Now let’s assume that in our UI we have a text input where our user searches for john.
$query = $request->get('query'); // john $response = $sigmie->newSearch('users')->fields(['name', 'email'])->queryString($query)->get(); $result = $response->json();
With the above lines, we search the users index if the name or the email attribute contains
the string john.
Here is and example how the JSON response may look like:
{ "took": 2, // "hits": { // "hits": [ { "_index": "636cf7730ba43_20221110130659053736", "_type": "_doc", "_id": "mA6mYYQBxEY4zeoFmp4P", "_score": 0.9808291, "_source": { "id": "93", "name": "John Doe", "active": true } } ] }}
Now we can use the results to show the found users.
In this example we used the most minimal settings to quickly make our users searchable and start searching them.
Let’s have a look on some options.
Creating an Index
In the first example, the Search Index is created as soon as we add our first user. But we can also first create
an Index with some configurations and add the $users afterward.

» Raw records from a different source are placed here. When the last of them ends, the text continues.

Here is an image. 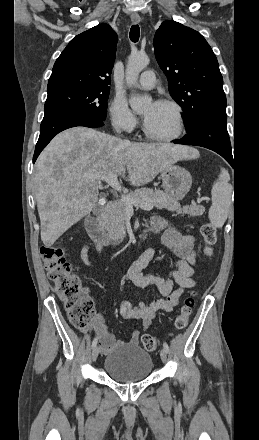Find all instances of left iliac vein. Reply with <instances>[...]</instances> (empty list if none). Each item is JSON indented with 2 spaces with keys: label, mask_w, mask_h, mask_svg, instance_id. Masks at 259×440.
<instances>
[{
  "label": "left iliac vein",
  "mask_w": 259,
  "mask_h": 440,
  "mask_svg": "<svg viewBox=\"0 0 259 440\" xmlns=\"http://www.w3.org/2000/svg\"><path fill=\"white\" fill-rule=\"evenodd\" d=\"M160 357L163 363L167 361V352L164 348L160 351Z\"/></svg>",
  "instance_id": "left-iliac-vein-1"
}]
</instances>
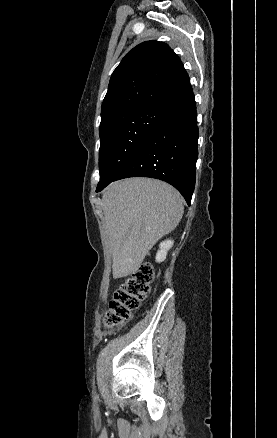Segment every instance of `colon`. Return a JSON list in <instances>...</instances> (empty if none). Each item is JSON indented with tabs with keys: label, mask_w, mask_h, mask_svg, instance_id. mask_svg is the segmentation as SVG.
<instances>
[{
	"label": "colon",
	"mask_w": 277,
	"mask_h": 438,
	"mask_svg": "<svg viewBox=\"0 0 277 438\" xmlns=\"http://www.w3.org/2000/svg\"><path fill=\"white\" fill-rule=\"evenodd\" d=\"M151 278L152 269L149 266H141L119 283L109 305L107 320L110 323L119 324L126 321L140 308L142 300L150 294Z\"/></svg>",
	"instance_id": "5ec220e1"
}]
</instances>
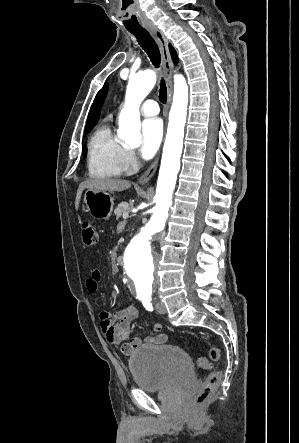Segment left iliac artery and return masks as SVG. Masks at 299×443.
Returning <instances> with one entry per match:
<instances>
[{"label": "left iliac artery", "instance_id": "obj_1", "mask_svg": "<svg viewBox=\"0 0 299 443\" xmlns=\"http://www.w3.org/2000/svg\"><path fill=\"white\" fill-rule=\"evenodd\" d=\"M142 304L146 308V310L153 311V305L151 303V299L142 300Z\"/></svg>", "mask_w": 299, "mask_h": 443}]
</instances>
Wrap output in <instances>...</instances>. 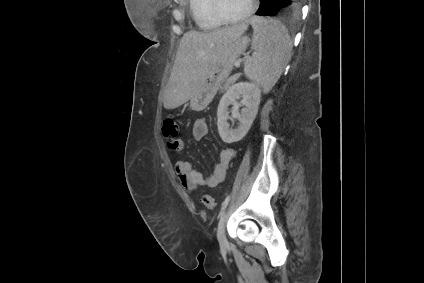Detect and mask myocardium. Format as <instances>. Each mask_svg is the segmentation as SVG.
<instances>
[{
  "label": "myocardium",
  "mask_w": 424,
  "mask_h": 283,
  "mask_svg": "<svg viewBox=\"0 0 424 283\" xmlns=\"http://www.w3.org/2000/svg\"><path fill=\"white\" fill-rule=\"evenodd\" d=\"M220 2L221 0H210L209 7L212 16L222 24H234L246 21L257 8V0H250V6L245 13L238 17H228L223 13Z\"/></svg>",
  "instance_id": "myocardium-1"
}]
</instances>
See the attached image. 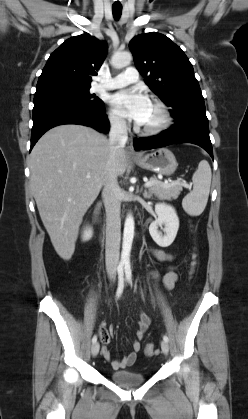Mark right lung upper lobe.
<instances>
[{
  "label": "right lung upper lobe",
  "mask_w": 248,
  "mask_h": 419,
  "mask_svg": "<svg viewBox=\"0 0 248 419\" xmlns=\"http://www.w3.org/2000/svg\"><path fill=\"white\" fill-rule=\"evenodd\" d=\"M107 54L106 43L88 33L64 41L49 57L36 93L63 88H90L92 76Z\"/></svg>",
  "instance_id": "right-lung-upper-lobe-1"
}]
</instances>
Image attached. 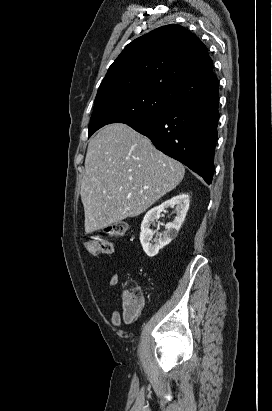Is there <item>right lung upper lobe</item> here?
I'll return each instance as SVG.
<instances>
[{
	"instance_id": "obj_1",
	"label": "right lung upper lobe",
	"mask_w": 272,
	"mask_h": 411,
	"mask_svg": "<svg viewBox=\"0 0 272 411\" xmlns=\"http://www.w3.org/2000/svg\"><path fill=\"white\" fill-rule=\"evenodd\" d=\"M218 87L206 46L184 27L171 24L129 43L109 67L97 94L148 88L181 102Z\"/></svg>"
}]
</instances>
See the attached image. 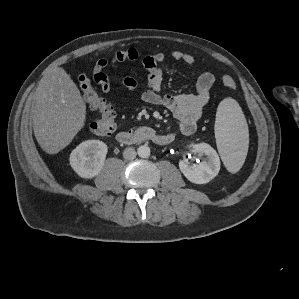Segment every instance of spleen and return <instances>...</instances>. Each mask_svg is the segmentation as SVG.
<instances>
[{"instance_id": "3e777b00", "label": "spleen", "mask_w": 299, "mask_h": 299, "mask_svg": "<svg viewBox=\"0 0 299 299\" xmlns=\"http://www.w3.org/2000/svg\"><path fill=\"white\" fill-rule=\"evenodd\" d=\"M215 138L221 159L231 173L243 165L248 150V126L238 102L223 99L216 113Z\"/></svg>"}]
</instances>
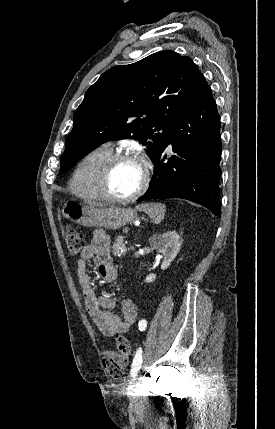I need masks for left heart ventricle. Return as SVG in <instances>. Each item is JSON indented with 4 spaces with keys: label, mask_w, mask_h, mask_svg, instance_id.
I'll return each mask as SVG.
<instances>
[{
    "label": "left heart ventricle",
    "mask_w": 275,
    "mask_h": 429,
    "mask_svg": "<svg viewBox=\"0 0 275 429\" xmlns=\"http://www.w3.org/2000/svg\"><path fill=\"white\" fill-rule=\"evenodd\" d=\"M142 178V165L135 160H125L117 163L113 168L108 189L115 196L126 197L138 189Z\"/></svg>",
    "instance_id": "left-heart-ventricle-1"
}]
</instances>
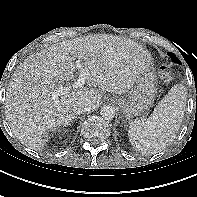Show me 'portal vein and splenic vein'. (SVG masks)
Wrapping results in <instances>:
<instances>
[{
  "mask_svg": "<svg viewBox=\"0 0 197 197\" xmlns=\"http://www.w3.org/2000/svg\"><path fill=\"white\" fill-rule=\"evenodd\" d=\"M76 68L79 70V78L73 83V88H79L82 87L86 80L89 73L83 69L80 65L79 61H76L75 63ZM71 91V87H63V86H56L54 92L52 93L53 99H58L59 96L68 94Z\"/></svg>",
  "mask_w": 197,
  "mask_h": 197,
  "instance_id": "18ae733b",
  "label": "portal vein and splenic vein"
}]
</instances>
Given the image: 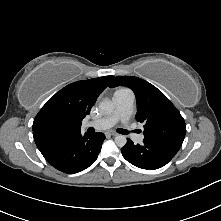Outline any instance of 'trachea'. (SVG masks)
<instances>
[{"label":"trachea","instance_id":"trachea-1","mask_svg":"<svg viewBox=\"0 0 221 221\" xmlns=\"http://www.w3.org/2000/svg\"><path fill=\"white\" fill-rule=\"evenodd\" d=\"M117 132L120 134H124V135H126L128 133V131L124 130V129H118Z\"/></svg>","mask_w":221,"mask_h":221}]
</instances>
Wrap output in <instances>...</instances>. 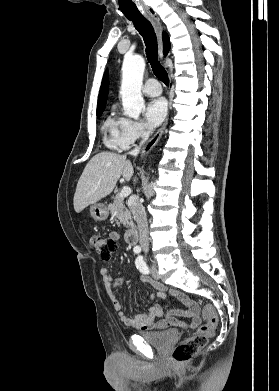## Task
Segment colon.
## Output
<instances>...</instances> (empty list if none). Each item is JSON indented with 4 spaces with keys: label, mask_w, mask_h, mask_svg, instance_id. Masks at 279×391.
Instances as JSON below:
<instances>
[{
    "label": "colon",
    "mask_w": 279,
    "mask_h": 391,
    "mask_svg": "<svg viewBox=\"0 0 279 391\" xmlns=\"http://www.w3.org/2000/svg\"><path fill=\"white\" fill-rule=\"evenodd\" d=\"M91 249L98 255L102 261H108L117 250L115 240L100 234H92L88 239ZM206 323L201 325L197 332L183 340L173 352V359L177 363L189 361L196 353L201 350L208 342V339L214 334L218 324V314L215 308L207 304L203 310Z\"/></svg>",
    "instance_id": "5ec220e1"
}]
</instances>
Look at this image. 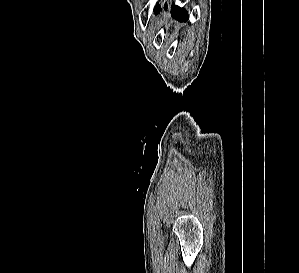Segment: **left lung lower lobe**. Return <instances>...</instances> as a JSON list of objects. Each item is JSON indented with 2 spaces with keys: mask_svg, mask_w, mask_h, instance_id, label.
I'll return each instance as SVG.
<instances>
[{
  "mask_svg": "<svg viewBox=\"0 0 299 273\" xmlns=\"http://www.w3.org/2000/svg\"><path fill=\"white\" fill-rule=\"evenodd\" d=\"M164 9L167 10V7L165 6ZM160 10H161L160 5H156V7L154 8L155 14L159 13ZM171 14L178 21L188 20L187 11L184 8H180L179 6L172 5Z\"/></svg>",
  "mask_w": 299,
  "mask_h": 273,
  "instance_id": "left-lung-lower-lobe-1",
  "label": "left lung lower lobe"
}]
</instances>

$sigmie->newIndex('users')->create(); $sigmie->collect('users')->merge($users);
This way you can add stopwords, synonyms, define an index language or even strip HTML.
Here’s an example how you can add some stopwords.

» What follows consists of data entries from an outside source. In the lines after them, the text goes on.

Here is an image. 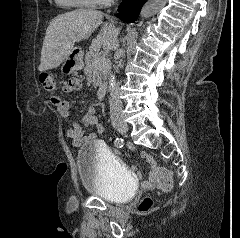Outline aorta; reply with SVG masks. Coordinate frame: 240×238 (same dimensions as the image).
I'll use <instances>...</instances> for the list:
<instances>
[{
	"instance_id": "obj_1",
	"label": "aorta",
	"mask_w": 240,
	"mask_h": 238,
	"mask_svg": "<svg viewBox=\"0 0 240 238\" xmlns=\"http://www.w3.org/2000/svg\"><path fill=\"white\" fill-rule=\"evenodd\" d=\"M165 3L166 0H148L141 10L140 17L148 18L153 16L164 7ZM115 83V73H111L108 80V89L110 93L114 89Z\"/></svg>"
}]
</instances>
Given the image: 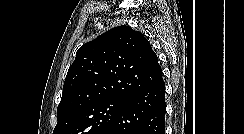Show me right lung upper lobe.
<instances>
[{"label": "right lung upper lobe", "mask_w": 244, "mask_h": 134, "mask_svg": "<svg viewBox=\"0 0 244 134\" xmlns=\"http://www.w3.org/2000/svg\"><path fill=\"white\" fill-rule=\"evenodd\" d=\"M161 81L158 57L143 34L125 25L112 28L76 52L64 82L57 119L104 99H129Z\"/></svg>", "instance_id": "right-lung-upper-lobe-1"}]
</instances>
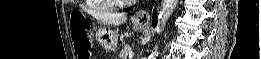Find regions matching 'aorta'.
Segmentation results:
<instances>
[{
	"mask_svg": "<svg viewBox=\"0 0 261 59\" xmlns=\"http://www.w3.org/2000/svg\"><path fill=\"white\" fill-rule=\"evenodd\" d=\"M178 0H162L159 15H158V24L156 27V31L158 33L162 32L166 27V24L172 15L173 11L177 6ZM157 49V47H156ZM152 51L150 54V59H156L158 56L157 50Z\"/></svg>",
	"mask_w": 261,
	"mask_h": 59,
	"instance_id": "aorta-1",
	"label": "aorta"
}]
</instances>
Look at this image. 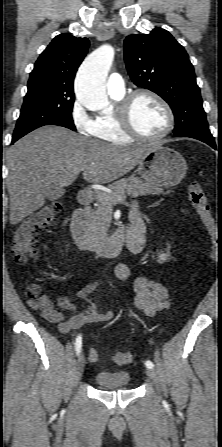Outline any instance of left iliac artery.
<instances>
[{"instance_id":"obj_1","label":"left iliac artery","mask_w":222,"mask_h":447,"mask_svg":"<svg viewBox=\"0 0 222 447\" xmlns=\"http://www.w3.org/2000/svg\"><path fill=\"white\" fill-rule=\"evenodd\" d=\"M145 365H146L147 368H153L154 367L153 363L150 360H147L145 362Z\"/></svg>"}]
</instances>
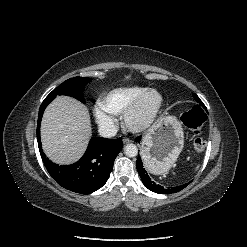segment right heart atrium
<instances>
[{"label": "right heart atrium", "mask_w": 247, "mask_h": 247, "mask_svg": "<svg viewBox=\"0 0 247 247\" xmlns=\"http://www.w3.org/2000/svg\"><path fill=\"white\" fill-rule=\"evenodd\" d=\"M94 115L99 126L106 132L111 133L116 127V119L101 103L94 106Z\"/></svg>", "instance_id": "d8ad5b80"}]
</instances>
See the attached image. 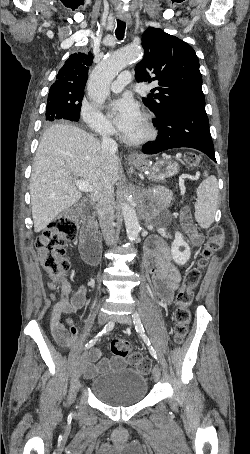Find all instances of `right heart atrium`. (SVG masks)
<instances>
[{"label":"right heart atrium","mask_w":250,"mask_h":454,"mask_svg":"<svg viewBox=\"0 0 250 454\" xmlns=\"http://www.w3.org/2000/svg\"><path fill=\"white\" fill-rule=\"evenodd\" d=\"M80 117L85 126L98 135L108 136L114 132L113 126L109 120H107L100 111L87 100L82 102Z\"/></svg>","instance_id":"d8ad5b80"}]
</instances>
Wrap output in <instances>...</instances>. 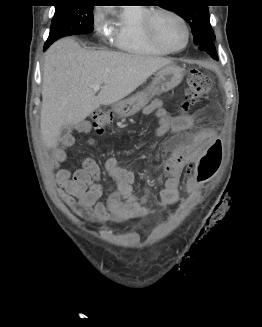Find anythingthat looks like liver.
<instances>
[{
  "instance_id": "6515ba94",
  "label": "liver",
  "mask_w": 262,
  "mask_h": 327,
  "mask_svg": "<svg viewBox=\"0 0 262 327\" xmlns=\"http://www.w3.org/2000/svg\"><path fill=\"white\" fill-rule=\"evenodd\" d=\"M171 59L82 49L63 38L47 50L43 67L41 136L47 148L57 146L62 128L86 119L100 105L131 94ZM102 85L96 95L91 86Z\"/></svg>"
}]
</instances>
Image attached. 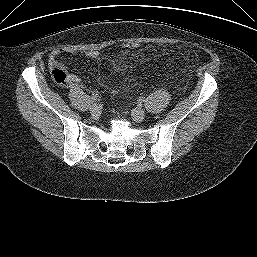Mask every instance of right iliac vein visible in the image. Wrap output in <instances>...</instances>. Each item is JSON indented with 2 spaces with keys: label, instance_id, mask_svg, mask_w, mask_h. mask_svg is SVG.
<instances>
[{
  "label": "right iliac vein",
  "instance_id": "1",
  "mask_svg": "<svg viewBox=\"0 0 257 257\" xmlns=\"http://www.w3.org/2000/svg\"><path fill=\"white\" fill-rule=\"evenodd\" d=\"M89 110H90V113H91L92 115H94V116H98V115H100V113H101V108H100V106L97 105V104H92V105L90 106Z\"/></svg>",
  "mask_w": 257,
  "mask_h": 257
}]
</instances>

$sigmie->newIndex('books') ->stopwords(['and','but']) ->create();
Calling the stopwords method instructuts the Index to ignore the words and and but when searching.
There are plenty of methods available to create an index specific to our needs.
Searching
There are also more methods for searching.
For example we can specify which attributes can handle some typos.
$response = $sigmie->newSearch('books') ->fields(['name', 'author']) ->typoTolerantAttributes(['name']) ->queryString($query) ->get();
Using the typoTolerantAttributes method above we say that we tolerate some typos in the name attribute.
And another example where we search for all published books and we sort them by name.
$response = $sigmie->newSearch('books') ->filter('is:published') ->sort('name:asc') ->queryString($query) ->get();
Think of an Indices as a collections.
Bellow are some examples of what you can do.
Iterate on big indices
$sigmie->collect('books') ->chunk(500) ->each(function($document)=>{ // do something });
Add a document
use Document\Document; $sigmie->collect('movies')->add(new Document(['name'=> 'Spider Man 3']));
Get the document count
$index = $sigmie->collect('movies'); count($index); // 200
Remove all documents
$index = $sigmie->collect('movies'); count($index); // 200 $index->clear(); count($index); // 0
Check that a document exists
$sigmie->collect('movies')->has('mA6mYYQBxEY4zeoFmp4P');
Some words
The goal of this post was to give you an idea of what we made possible with our implementation and also to show how Sigmie differs from the traditional Elasticsearch libraries out there.
All this is available in the sigmie/sigmie package, and will also exist in the sigmie/elasticsearch-scout once it’s released.